Source document section start
Memory leak / Large memory usage with num_workers = 0 and numerous dataset within DatasetDict
Describe the bug
Hi team, first off, I love the datasets library! 🥰
I'm encountering a potential memory leak / increasing memory usage when training a model on a very large DatasetDict.
Setup: I have a DatasetDict containing 362 distinct datasets, which sum up to ~2.8 billion rows.
Training Task: I'm performing contrastive learning with SentenceTransformer and Accelerate on a single node with 4 H100, which requires me to sample from only one dataset at a time.
Training Loop: At each training step, I sample ~16,000 examples from a single dataset, and then switch to a different dataset for the next step. I iterate through all 362 datasets this way.
Problem: The process's memory usage continuously increases over time, eventually causing a stale status where GPUs would stop working. It seems memory from previously sampled datasets isn't being released. I've set num_workers=0 for all experiments.
Chart 1: Standard DatasetDict The memory usage grows steadily until it make the training stale (RSS memory)
Chart 2: IterableDatasetDict I also tried to use IterableDatasetDict and IterableDataset. The memory curve is "smoother," but the result is the same: it grows indefinitely and the training become stale.
Any feedback or guidance on how to manage this memory would be greatly appreciated!
Steps to reproduce the bug
WIP, I'll add some code that manage to reproduce this error, but not straightforward.
Expected behavior
The memory usage should remain relatively constant or plateau after a few steps. Memory used for sampling one dataset should be released before or during the sampling of the next dataset.
Source document section end
▶ **What to do**:
1: In the memory leak report, how many distinct datasets does the DatasetDict contain?
2: Write the next part of the memory leak report, picking up after its last sentence.
The rows after this are separate material, apart from the memory leak report.
Dataset extract section start
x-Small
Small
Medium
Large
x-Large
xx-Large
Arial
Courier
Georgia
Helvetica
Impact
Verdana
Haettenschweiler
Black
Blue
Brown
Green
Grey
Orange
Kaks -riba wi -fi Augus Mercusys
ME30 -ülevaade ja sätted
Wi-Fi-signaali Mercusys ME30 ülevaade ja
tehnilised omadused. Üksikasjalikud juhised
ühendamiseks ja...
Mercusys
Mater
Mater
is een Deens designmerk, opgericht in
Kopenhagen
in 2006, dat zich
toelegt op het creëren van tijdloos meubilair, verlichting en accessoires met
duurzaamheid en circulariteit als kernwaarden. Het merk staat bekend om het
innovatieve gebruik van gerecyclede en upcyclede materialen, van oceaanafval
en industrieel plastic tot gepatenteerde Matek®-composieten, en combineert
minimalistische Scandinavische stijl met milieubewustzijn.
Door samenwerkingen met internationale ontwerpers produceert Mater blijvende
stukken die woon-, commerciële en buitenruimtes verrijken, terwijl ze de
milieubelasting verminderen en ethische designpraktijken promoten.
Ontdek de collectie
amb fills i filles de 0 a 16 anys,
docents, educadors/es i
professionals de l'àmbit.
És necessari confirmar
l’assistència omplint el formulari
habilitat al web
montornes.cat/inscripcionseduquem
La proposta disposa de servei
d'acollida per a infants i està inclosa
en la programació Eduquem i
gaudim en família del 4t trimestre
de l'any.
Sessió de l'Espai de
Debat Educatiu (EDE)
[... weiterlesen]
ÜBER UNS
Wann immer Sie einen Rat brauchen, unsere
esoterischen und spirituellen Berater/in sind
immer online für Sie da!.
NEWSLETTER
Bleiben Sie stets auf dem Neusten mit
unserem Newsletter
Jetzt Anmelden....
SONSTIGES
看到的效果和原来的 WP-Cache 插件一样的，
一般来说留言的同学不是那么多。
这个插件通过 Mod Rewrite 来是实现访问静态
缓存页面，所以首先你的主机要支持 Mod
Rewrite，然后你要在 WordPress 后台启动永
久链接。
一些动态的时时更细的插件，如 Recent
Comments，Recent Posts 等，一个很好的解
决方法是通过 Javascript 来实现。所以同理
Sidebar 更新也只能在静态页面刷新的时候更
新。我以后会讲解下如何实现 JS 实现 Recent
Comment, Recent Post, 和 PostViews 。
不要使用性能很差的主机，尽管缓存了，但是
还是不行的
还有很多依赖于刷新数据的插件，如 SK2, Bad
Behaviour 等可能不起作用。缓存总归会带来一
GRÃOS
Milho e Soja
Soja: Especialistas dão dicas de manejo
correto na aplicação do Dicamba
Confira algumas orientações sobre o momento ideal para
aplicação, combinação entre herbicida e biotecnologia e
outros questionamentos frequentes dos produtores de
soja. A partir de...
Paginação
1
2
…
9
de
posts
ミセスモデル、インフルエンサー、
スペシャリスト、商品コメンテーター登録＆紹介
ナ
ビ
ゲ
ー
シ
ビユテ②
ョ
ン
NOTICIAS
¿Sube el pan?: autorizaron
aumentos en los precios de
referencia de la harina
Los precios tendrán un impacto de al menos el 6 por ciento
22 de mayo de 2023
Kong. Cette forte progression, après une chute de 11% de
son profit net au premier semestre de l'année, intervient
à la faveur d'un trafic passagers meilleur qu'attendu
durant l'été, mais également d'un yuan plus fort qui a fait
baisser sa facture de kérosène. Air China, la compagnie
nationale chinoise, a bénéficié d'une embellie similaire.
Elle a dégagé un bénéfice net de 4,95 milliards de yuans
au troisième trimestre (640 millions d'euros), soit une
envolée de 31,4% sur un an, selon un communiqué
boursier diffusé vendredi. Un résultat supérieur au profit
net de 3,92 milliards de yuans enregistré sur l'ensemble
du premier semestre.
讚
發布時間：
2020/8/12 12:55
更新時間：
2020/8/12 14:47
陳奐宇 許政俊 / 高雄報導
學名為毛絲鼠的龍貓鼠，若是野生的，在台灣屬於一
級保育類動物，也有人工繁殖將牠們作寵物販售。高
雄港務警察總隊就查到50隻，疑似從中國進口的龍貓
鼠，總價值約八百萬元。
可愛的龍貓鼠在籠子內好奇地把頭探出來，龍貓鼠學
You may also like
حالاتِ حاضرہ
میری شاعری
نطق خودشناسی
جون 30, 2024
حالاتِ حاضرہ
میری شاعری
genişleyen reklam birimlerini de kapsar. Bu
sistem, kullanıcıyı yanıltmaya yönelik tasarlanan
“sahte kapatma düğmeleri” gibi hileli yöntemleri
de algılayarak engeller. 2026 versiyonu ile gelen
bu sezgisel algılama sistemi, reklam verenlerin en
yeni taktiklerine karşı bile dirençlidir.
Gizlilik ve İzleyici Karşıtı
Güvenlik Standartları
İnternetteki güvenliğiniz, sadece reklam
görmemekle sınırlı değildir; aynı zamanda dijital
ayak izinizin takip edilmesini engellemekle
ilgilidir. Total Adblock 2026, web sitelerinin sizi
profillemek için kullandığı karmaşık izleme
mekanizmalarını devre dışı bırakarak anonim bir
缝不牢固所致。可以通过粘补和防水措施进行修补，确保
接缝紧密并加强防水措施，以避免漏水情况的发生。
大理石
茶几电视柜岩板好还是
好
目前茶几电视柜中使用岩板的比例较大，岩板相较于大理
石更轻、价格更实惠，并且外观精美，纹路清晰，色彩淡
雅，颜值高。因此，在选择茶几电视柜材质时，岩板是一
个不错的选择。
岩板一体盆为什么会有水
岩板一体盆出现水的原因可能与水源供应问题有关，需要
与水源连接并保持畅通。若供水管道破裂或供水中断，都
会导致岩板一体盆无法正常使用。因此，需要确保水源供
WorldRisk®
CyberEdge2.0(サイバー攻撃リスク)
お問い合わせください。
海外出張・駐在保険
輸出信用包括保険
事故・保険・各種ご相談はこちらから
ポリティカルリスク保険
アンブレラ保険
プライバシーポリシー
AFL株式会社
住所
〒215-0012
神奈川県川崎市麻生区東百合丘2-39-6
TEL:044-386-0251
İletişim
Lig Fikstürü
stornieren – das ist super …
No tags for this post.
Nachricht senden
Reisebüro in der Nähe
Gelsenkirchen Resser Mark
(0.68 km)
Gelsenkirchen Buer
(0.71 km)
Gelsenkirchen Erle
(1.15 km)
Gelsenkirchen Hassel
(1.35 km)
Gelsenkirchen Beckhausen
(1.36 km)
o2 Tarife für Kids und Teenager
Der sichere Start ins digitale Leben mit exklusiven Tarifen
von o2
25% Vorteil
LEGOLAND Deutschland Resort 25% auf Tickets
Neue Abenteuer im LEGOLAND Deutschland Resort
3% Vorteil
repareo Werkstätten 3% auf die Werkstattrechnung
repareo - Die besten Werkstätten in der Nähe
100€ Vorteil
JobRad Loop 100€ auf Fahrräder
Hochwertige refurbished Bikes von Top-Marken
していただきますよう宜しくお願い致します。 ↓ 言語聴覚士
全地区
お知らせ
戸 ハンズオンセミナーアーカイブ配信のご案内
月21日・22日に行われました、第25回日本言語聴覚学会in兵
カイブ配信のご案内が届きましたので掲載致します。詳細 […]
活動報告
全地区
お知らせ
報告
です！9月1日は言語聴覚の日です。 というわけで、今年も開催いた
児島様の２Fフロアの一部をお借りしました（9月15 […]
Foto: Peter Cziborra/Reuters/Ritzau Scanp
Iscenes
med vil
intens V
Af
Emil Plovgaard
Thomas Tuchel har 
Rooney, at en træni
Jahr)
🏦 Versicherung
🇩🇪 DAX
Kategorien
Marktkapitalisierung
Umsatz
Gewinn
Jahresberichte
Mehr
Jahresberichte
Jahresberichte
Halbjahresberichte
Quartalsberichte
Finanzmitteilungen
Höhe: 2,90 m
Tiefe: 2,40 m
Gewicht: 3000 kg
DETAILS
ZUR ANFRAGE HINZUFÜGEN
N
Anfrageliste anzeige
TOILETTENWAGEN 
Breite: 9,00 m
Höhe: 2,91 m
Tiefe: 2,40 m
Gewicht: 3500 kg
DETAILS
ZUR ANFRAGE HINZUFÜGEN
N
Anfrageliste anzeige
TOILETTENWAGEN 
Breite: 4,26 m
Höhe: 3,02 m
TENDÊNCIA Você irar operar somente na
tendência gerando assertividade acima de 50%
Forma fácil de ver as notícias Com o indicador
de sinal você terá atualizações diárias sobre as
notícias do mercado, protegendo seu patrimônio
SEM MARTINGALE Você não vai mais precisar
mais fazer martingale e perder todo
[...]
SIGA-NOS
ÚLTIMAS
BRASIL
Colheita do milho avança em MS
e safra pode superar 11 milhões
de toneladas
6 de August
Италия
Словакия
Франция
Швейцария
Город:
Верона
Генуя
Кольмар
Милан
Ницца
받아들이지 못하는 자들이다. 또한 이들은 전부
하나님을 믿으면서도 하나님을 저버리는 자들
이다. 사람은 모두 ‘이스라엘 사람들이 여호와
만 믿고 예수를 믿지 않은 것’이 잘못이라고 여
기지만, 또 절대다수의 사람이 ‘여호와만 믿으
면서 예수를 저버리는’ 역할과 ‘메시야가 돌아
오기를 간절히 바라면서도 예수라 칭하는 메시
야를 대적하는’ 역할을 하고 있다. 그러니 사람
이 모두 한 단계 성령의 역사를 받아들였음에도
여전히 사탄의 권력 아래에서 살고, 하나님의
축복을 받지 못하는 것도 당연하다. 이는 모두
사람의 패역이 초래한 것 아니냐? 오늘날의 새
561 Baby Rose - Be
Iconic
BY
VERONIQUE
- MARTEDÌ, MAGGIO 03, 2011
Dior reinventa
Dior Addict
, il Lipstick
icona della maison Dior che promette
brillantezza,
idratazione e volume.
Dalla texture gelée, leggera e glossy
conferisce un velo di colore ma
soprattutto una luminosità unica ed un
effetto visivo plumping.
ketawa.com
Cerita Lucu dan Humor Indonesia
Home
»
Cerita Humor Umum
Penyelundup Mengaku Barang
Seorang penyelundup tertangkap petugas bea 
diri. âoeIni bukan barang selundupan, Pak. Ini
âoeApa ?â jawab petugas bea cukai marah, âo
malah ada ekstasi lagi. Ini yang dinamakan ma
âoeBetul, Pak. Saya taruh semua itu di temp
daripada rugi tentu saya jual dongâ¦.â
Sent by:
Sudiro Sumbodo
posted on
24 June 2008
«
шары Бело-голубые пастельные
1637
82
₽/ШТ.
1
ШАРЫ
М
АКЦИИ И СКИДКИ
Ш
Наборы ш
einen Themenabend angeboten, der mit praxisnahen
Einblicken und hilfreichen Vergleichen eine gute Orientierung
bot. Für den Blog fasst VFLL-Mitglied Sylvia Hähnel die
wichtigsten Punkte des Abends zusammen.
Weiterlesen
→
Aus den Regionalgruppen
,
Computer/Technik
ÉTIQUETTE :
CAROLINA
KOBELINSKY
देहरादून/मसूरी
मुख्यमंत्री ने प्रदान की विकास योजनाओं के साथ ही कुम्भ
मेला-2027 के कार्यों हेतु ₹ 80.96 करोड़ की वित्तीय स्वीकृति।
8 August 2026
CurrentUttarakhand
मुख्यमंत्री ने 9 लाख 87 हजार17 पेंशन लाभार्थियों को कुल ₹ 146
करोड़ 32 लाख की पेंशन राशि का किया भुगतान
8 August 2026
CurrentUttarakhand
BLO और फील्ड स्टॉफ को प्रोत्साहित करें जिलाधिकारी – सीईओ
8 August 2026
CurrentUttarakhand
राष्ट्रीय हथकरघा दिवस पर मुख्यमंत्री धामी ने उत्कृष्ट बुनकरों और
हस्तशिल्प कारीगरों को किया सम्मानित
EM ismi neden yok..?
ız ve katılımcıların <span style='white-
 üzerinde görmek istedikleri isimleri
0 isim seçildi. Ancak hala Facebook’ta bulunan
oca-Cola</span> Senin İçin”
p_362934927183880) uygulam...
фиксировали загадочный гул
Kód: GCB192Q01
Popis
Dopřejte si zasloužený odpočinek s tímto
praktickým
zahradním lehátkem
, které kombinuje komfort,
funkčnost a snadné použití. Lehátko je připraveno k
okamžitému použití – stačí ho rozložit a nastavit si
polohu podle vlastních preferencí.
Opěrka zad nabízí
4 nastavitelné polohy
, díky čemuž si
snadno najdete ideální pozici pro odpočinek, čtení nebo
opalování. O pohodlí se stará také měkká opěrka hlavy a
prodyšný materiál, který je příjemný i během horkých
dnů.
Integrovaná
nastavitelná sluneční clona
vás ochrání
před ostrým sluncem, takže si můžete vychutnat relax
Dataset extract section end
▶ **Responses by item number**:
1: 362

2:
Environment info
Python: 3.12 Datasets: 4.3.0 SentenceTransformers: 5.1.1
Thanks for the report, this is possibly related #7722 and #7694.
Could you pls provide steps to reproduce this?
To overcome this issue right now I did simply reduce the size of the dataset and ended up running a for loop (my training has now a constant learning rate schedule). From what I understood, and I don't know if it's possible, the solution would be to tell the backend of datasets to leave x% of the memory free (including memory mapping). Can't release the data right now but I will and then allow to reproduce this issue. But it will involve to have some free TB of disk
@raphaelsty thanks for coming back to this. I assume you are running in streaming mode? That should prevent these errors but it looks like more people than just you have this problem, so a clearly reproducing example (including data + code) is highly appreciated.
This could be related to this issue: https://github.com/huggingface/datasets/issues/4883 in which we discussed how RSS and memory mapping works and depends on the OS and disk type.